STORED DATA:
══════════

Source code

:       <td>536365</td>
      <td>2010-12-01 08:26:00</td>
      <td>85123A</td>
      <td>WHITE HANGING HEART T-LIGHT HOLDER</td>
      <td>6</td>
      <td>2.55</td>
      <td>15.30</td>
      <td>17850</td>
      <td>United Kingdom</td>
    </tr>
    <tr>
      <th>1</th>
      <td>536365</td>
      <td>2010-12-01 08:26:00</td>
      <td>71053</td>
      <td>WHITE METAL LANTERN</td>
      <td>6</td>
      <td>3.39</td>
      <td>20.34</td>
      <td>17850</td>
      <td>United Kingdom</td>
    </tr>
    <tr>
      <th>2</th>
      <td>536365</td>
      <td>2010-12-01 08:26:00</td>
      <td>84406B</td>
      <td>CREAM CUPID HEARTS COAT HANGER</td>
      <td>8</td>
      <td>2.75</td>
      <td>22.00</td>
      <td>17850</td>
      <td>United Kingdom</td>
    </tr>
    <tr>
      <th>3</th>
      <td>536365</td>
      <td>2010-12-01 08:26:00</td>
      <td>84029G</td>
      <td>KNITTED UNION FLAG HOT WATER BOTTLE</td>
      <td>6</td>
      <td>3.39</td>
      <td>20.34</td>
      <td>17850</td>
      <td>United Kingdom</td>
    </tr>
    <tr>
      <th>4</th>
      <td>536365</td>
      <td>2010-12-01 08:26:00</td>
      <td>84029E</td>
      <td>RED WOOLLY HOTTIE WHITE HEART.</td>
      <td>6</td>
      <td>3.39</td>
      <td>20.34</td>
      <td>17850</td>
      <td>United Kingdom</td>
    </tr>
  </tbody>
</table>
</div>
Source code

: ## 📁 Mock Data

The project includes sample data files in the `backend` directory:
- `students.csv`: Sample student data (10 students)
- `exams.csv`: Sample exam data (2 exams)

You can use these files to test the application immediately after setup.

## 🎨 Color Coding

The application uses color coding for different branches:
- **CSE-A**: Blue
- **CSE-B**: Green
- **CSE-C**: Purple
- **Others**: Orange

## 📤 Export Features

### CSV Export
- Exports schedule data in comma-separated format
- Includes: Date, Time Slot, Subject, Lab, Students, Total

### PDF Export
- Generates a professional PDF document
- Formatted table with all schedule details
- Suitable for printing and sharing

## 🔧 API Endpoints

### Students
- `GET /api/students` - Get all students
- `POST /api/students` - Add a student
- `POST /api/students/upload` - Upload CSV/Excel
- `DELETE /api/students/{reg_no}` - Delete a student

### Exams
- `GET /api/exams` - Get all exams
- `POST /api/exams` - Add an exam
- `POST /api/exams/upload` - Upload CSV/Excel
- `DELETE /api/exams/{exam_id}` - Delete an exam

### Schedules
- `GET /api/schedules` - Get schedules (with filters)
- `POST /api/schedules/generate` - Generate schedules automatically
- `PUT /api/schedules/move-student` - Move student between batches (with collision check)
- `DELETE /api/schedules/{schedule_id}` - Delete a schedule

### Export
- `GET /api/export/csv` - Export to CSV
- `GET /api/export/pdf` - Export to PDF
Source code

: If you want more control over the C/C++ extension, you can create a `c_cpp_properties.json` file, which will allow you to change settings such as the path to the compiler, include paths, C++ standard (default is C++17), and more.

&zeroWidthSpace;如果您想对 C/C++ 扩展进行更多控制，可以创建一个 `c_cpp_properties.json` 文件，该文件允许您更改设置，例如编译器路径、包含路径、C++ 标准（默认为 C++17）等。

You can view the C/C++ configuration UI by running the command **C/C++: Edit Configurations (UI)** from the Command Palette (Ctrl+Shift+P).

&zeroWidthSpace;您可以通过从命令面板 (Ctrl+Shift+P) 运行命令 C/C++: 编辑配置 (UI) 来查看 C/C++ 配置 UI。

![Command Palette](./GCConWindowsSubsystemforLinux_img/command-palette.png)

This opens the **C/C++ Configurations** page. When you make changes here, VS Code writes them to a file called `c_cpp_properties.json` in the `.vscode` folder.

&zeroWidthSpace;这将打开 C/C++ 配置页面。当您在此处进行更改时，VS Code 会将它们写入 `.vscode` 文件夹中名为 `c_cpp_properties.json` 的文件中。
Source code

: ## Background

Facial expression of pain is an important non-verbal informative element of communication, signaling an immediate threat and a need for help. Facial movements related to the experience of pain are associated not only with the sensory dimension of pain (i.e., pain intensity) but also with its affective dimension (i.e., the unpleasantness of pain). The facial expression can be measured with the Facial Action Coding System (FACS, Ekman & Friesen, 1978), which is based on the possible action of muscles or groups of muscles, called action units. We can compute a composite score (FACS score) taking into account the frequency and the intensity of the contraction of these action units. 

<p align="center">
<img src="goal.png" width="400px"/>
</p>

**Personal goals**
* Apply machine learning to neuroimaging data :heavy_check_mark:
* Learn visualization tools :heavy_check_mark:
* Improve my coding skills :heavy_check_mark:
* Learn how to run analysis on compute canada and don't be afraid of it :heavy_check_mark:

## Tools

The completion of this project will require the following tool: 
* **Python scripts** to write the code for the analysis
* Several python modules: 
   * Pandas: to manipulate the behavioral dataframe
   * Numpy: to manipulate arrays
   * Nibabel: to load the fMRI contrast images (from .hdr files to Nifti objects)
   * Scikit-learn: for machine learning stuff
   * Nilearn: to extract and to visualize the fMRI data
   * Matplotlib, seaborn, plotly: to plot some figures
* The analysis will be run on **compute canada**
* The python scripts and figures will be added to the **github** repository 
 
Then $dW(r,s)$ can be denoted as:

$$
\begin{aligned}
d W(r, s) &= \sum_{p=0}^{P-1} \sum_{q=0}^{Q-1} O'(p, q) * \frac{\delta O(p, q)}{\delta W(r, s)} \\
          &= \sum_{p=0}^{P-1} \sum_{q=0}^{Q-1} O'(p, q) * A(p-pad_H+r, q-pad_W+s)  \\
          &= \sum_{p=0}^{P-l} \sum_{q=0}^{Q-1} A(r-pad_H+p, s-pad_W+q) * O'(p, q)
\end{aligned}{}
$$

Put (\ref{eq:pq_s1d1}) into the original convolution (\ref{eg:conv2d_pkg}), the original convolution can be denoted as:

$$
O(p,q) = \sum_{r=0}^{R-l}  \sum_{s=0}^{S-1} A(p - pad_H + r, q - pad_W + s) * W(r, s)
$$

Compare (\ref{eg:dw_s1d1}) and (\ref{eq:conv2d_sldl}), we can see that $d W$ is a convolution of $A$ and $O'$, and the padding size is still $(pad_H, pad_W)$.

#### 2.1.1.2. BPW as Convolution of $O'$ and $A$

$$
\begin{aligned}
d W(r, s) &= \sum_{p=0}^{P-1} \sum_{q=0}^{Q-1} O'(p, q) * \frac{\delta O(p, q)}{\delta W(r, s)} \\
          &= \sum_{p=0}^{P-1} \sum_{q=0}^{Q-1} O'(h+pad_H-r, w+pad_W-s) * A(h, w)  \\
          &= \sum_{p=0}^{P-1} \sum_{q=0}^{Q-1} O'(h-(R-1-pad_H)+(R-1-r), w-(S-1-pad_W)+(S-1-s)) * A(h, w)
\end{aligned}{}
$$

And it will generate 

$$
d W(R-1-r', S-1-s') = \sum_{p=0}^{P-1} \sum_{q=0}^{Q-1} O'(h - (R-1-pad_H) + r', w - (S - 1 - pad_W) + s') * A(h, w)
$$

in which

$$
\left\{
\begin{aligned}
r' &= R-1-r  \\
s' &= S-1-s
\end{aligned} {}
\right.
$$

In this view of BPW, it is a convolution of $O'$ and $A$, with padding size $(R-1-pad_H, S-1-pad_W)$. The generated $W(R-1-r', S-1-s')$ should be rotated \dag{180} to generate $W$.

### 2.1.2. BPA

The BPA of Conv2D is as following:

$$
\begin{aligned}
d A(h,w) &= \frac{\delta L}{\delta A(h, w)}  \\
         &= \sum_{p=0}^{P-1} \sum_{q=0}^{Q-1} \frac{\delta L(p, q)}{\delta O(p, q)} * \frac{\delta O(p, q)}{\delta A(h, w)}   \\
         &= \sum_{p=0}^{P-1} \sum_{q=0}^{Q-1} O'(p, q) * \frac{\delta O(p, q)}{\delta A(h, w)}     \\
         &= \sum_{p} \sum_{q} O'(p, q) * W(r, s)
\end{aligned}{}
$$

══════════

GOAL OF THE EXERCISE: Say how many lines in the preceding material include the word "view", with no other words in the reply.

ANSWER FOR THE TASK: 2